Excel will now display the number of months between your two dates in the result cell.

### Step 5: Verify the Result

Double-check the dates and the result to make sure everything is correct.

If the result looks off, make sure your dates are entered correctly and formatted properly.

Once you’ve completed these steps, you’ll have the number of months between your two dates displayed in your chosen cell.

## Tips for Subtracting Dates in Excel to Get Months

1. Date Formatting:
Ensure your dates are formatted correctly as ‘Date’ in Excel. This prevents any errors in calculation.

2. Use Named Ranges:
For more complex spreadsheets, use named ranges to keep track of your date cells.

3. Leap Years:
Be aware that Excel accounts for leap years automatically, so no need to adjust for February 29th.

4. Error Checking:
If you get an error, make sure your dates are in a valid format and that the end date is not before the start date.

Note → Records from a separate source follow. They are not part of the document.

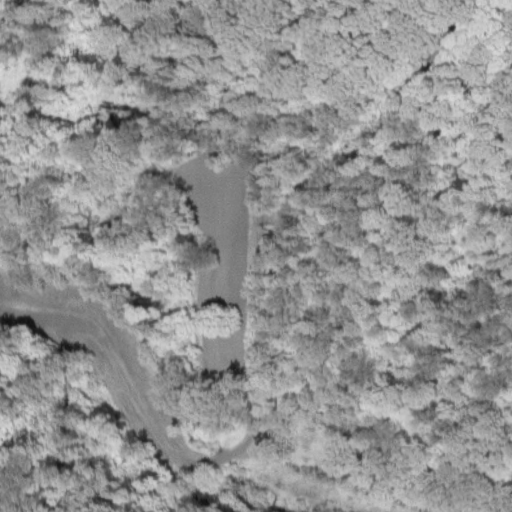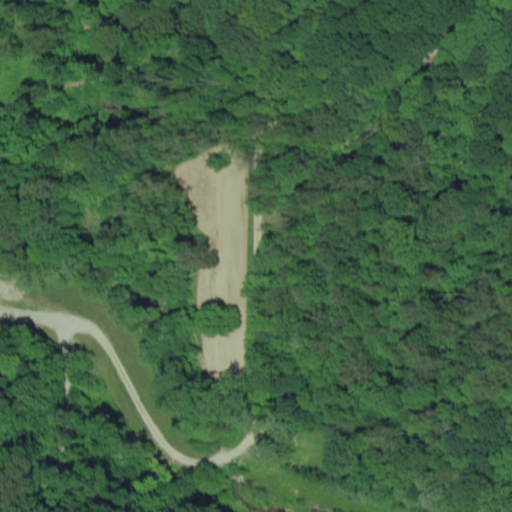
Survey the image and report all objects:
road: (259, 318)
road: (76, 422)
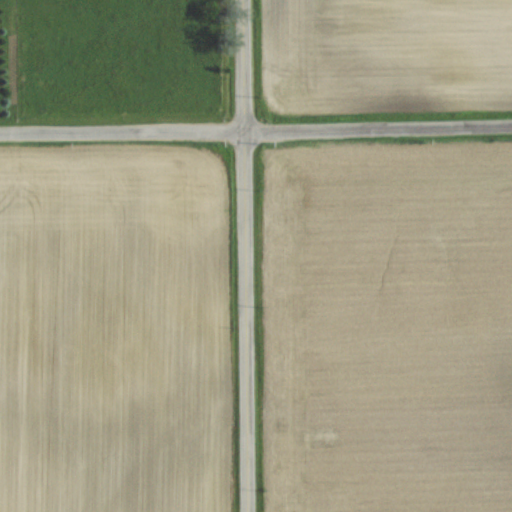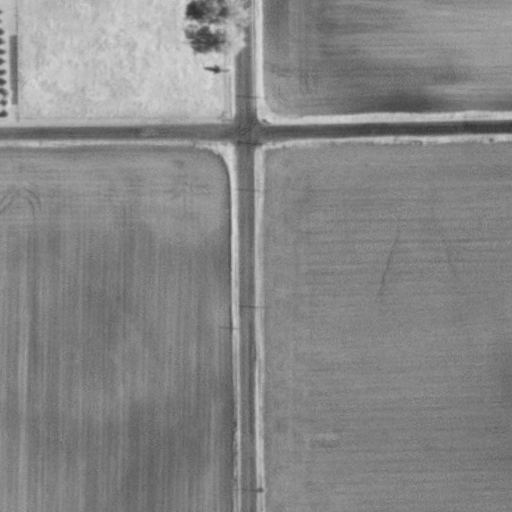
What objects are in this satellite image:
road: (256, 130)
road: (245, 255)
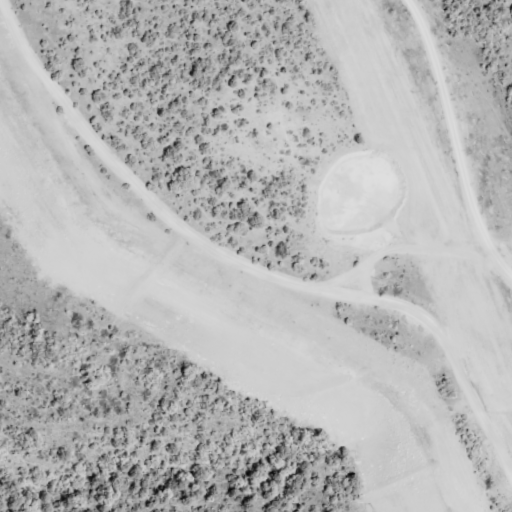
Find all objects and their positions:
road: (246, 259)
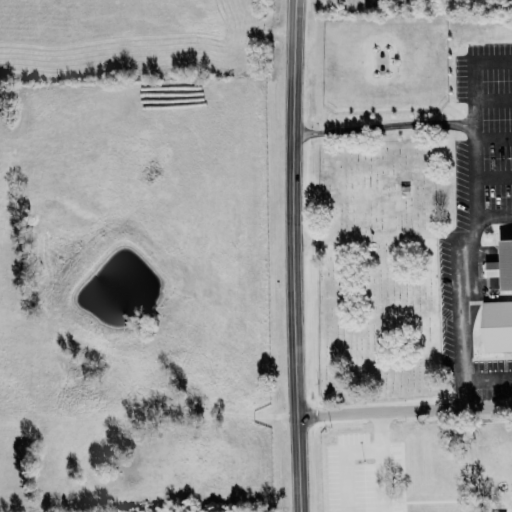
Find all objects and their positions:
road: (479, 184)
road: (496, 221)
road: (292, 256)
building: (503, 264)
park: (375, 270)
building: (500, 325)
road: (468, 394)
road: (403, 409)
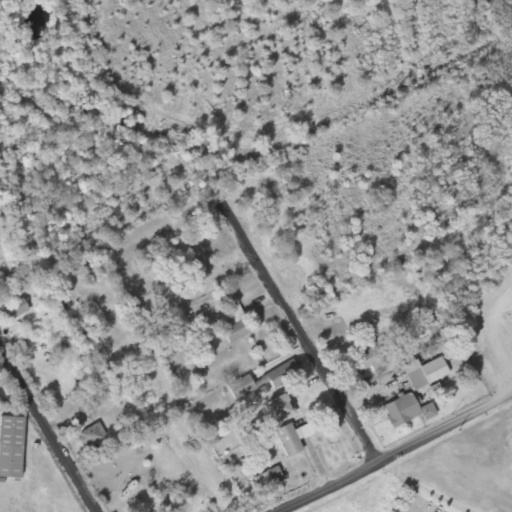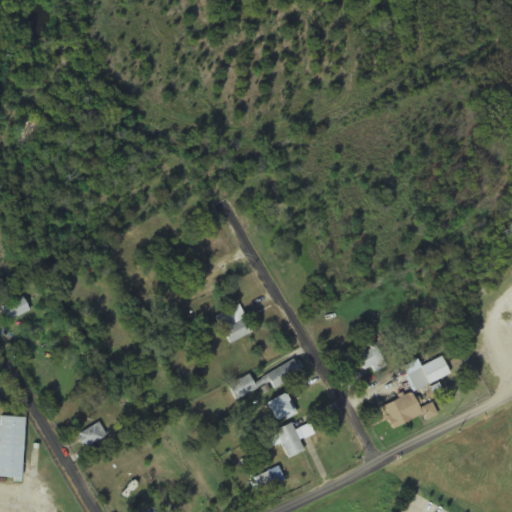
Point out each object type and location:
building: (13, 311)
building: (233, 326)
road: (304, 338)
building: (371, 360)
building: (427, 376)
building: (262, 382)
building: (279, 409)
building: (406, 412)
road: (48, 427)
building: (91, 437)
building: (288, 442)
building: (11, 448)
road: (395, 455)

You can also use "d" for days and "y" for years with the DATEDIF function if you need different units of time.

### What if the end date is earlier than the start date?

Excel will return an error if the end date is before the start date. Make sure the end date occurs after the start date.

### Can I subtract dates in different formats?

As long as both dates are recognized by Excel as valid dates, the format should not matter. However, matching formats can help prevent errors.

### Does DATEDIF account for leap years?

Yes, DATEDIF automatically accounts for leap years, so you don’t need to worry about adjusting for February 29th.

### How do I display the result in years and months?

You can use the DATEDIF function twice, like this: `=DATEDIF(A1, B1, "y") & " years, " & DATEDIF(A1, B1, "ym") & " months"`.

### Can I use this method for negative results?

No, DATEDIF only works when the end date is after the start date. For negative results, you’d need a different approach.

## Summary

1. Open Excel and enter your dates.
2. Select the result cell.
3. Enter the DATEDIF function.
4. Press Enter.
5. Verify the result.

## Conclusion

So, there you have it. Subtracting dates in Excel to get the number of months between them is straightforward once you know the ropes. Armed with the DATEDIF function and a few tips, you can now tackle date calculations in your spreadsheets like a pro.

Whether you’re managing a project timeline, calculating employee tenure, or just curious about the time between two events, Excel has got you covered. If you found this tutorial helpful, consider diving deeper into Excel’s powerful functions. The more you practice, the more intuitive it will become. Happy calculating!